Indecomposables in the monomorphism category

The study of submodule categories is an old subject in representation theory going all the way back to beginning of the 20th century by work of Miller and Hilton. It has connections to, for example, Littlewood—Richardson tableaux, valuated p-groups and metabelian groups. In 2004 Ringel and Schmidmeier studied such categories using modern tools like Auslander—Reiten theory and covering theory.

A generalization of submodule categories, called (separated) monomorphism categories, has also been actively studied by several authors. They have found connections to for example cotorsion pairs, Gorenstein homological algebra, singularity theory and topological data analysis.
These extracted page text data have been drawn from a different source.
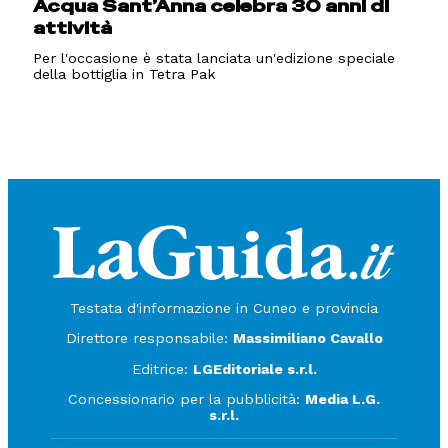
Acqua Sant’Anna celebra 30 anni di
attività
Per l'occasione è stata lanciata un'edizione speciale
della bottiglia in Tetra Pak
Testata d'informazione in Cuneo e provincia
Direttore responsabile:
Massimiliano Cavallo
Editrice:
LGEditoriale s.r.l.
Concessionario per la pubblicità:
Media L.G.
s.r.l.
In this talk I will define submodule and monomorphism categories, and mention some of the known results about them. Then I will explain how they can be related to representations over stable categories via epivalences (also called representation equivalences), and how this can often be used to determine their indecomposables. I will also say something about our proof, which uses free monads on abelian categories. If time permits, I will discuss analogues of monomorphism categories for species. In particular, I will explain how our result can be used to give a characterization of Cohen-Macaulay finiteness for the algebras H associated to symmetrizable Cartan matrices introduced by Geiss-Leclerc-Schröer, assuming the terms in the symmetrizer are less than or equal to 2.

This is joint work with Nan Gao, Julian Külshammer and Chrysostomos Psaroudakis.